- Potential existing-home sales decreased 0.23% to a 5.31 million seasonally adjusted annualized rate.
- Represents a 52.4% increase from the market potential low point reached in February 1993.
Sales of existing homes may have hit bottom, according to a report released Wednesday by First American Financial Corp.
The Santa Ana, Calif.-based provider of title, settlement, and risk solutions for real estate transactions released its Potential Home Sales Model report for June, which includes an analysis of how sales of existing -homes fared in previous eras with rising mortgage rates.
First, the report said potential existing-home sales decreased to a 5.31 million seasonally adjusted annualized rate (SAAR), a 0.23% month-over-month decrease. This represents, however, a 52.4% increase from the market potential low point reached in February 1993, the report said.
The report also said the market potential for existing-home sales decreased by 2.8% compared with a year ago, a loss of 152,400 sales (SAAR)
It added that the potential existing-home sales are 1.49 million (SAAR), or 21.8%, below the peak of market potential, which occurred in April 2006.
The Potential Home Sales Model measures what a healthy market for home sales should be, based on the economic, demographic, and housing market environments.
“Mortgage rates have risen substantially since the spring of 2022, and higher rates have a dual impact on sales — pricing out buyers who lose purchasing power and keeping some potential sellers rate-locked in,” said Mark Fleming, chief economist at First American. “Since the start of the latest rising mortgage-rate era, existing-home sales have declined by approximately 30%.”

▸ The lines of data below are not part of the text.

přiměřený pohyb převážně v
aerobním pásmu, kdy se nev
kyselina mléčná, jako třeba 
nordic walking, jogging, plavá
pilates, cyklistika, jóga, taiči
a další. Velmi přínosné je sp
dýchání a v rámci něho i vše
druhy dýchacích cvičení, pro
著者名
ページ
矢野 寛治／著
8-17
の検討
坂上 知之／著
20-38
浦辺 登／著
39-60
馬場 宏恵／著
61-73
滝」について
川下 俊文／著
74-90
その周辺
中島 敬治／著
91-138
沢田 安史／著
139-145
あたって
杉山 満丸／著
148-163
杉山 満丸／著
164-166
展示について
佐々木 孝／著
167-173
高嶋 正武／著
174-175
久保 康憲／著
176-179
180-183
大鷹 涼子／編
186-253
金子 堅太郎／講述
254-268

Fleming added that “While higher mortgage rates reduce affordability, existing-home sales, historically, do not always fall when rates rise. In fact, existing-home sales are often more influenced by why mortgage rates are rising.”
That leads to First American’s analysis of past eras in which mortgage rates rose.

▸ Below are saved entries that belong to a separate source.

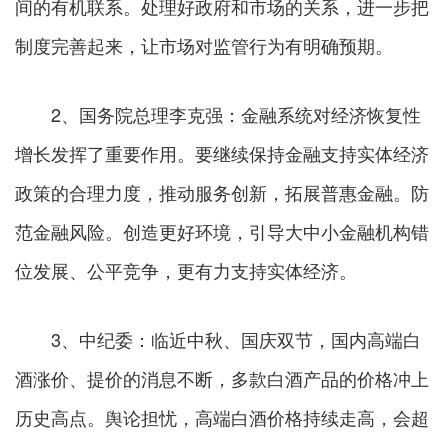
间的有机联系。处理好政府和市场的关系，进一步把
制度完善起来，让市场对监管行为有明确预期。
2、国务院总理李克强：金融系统对经济恢复性
增长发挥了重要作用。要继续保持金融支持实体经济
政策的合理力度，推动服务创新，拓展普惠金融。防
范金融风险。创造更好环境，引导大中小金融机构错
位发展、公平竞争，更有力支持实体经济。
3、中纪委：临近中秋、国庆双节，国内高端白
酒涨价、提价的消息不断，多款白酒产品的价格冲上
历史高点。舆论担忧，高端白酒价格持续走高，会超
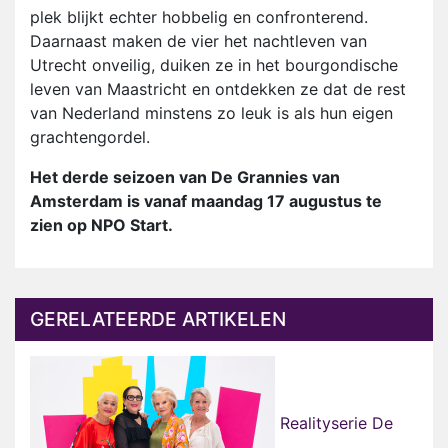
plek blijkt echter hobbelig en confronterend.
Daarnaast maken de vier het nachtleven van
Utrecht onveilig, duiken ze in het bourgondische
leven van Maastricht en ontdekken ze dat de rest
van Nederland minstens zo leuk is als hun eigen
grachtengordel.
Het derde seizoen van De Grannies van
Amsterdam is vanaf maandag 17 augustus te
zien op NPO Start.
GERELATEERDE ARTIKELEN
Realityserie De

“Over the past 50 years, we’ve tracked 12 rising mortgage-rate eras and existing-home sales declined in only half of them,” Fleming said. “The 1977-1981 rising-rate era stands out because mortgage rates increased dramatically — from approximately 9% to 18.5%. During this period, the Federal Reserve hiked interest rates to tame out-of-control inflation. The result was a 43% decline in existing-home sales.”
He said the 2005-06 rising-rate era that preceded the 2008 housing crisis also stands out because sales fell dramatically.
“Rising mortgage rates in that period were driven by the Federal Reserve’s efforts to tame above-target inflation,” Fleming said. “The Fed’s moves worked, as existing-home sales declined by more than 12% in approximately one year. Existing-home sales also decreased in the 1994 rising-rate era, as the Fed increased the federal funds rate to prevent strong economic growth from feeding inflation.”
There are, however, other examples when existing-home sales proved resilient to rising-rate environments, he said.
One example: Mortgage rates spiked in the summer of 2013 when the Fed indicated it would taper its quantitative-easing policy of buying Treasury bonds and mortgage-backed securities.
“But this ‘taper tantrum’ had little impact on existing-home sales,” Fleming said.”Most recently, in 2017-18, it took almost a year of rising mortgage rates before the pace of existing-home sales declined below the pace seen before rates started to rise.”
In the current rising-rate era, Fleming said, mortgage rates have increased by over 3.5 percentage points since the Fall of 2021, while existing-home sales have declined by approximately 30% over that same period. This housing market is particularly unique because most homeowners refinanced into rock-bottom, likely never-to-be-seen-again mortgage rates during the pandemic.”
He noted that more than 90% of homeowners in the U.S. have locked in a mortgage rate below 6%.
“As mortgage rates return to a not-so-new-normal of over 6%, those homeowners have a financial disincentive from selling, keeping a lid on the primary source of housing supply, and you can’t buy what’s not for sale,” Fleming said. “The good news is that home sales have likely already bottomed, and the pace of sales will begin to settle into a new normal below the breakneck pace of 2020 and 2021, but also not as low as earlier this year.”
Fleming added that the hope is “that affordability will improve in the second half of 2023, so that the pace of sales can be not too hot, not too cold, but just right.”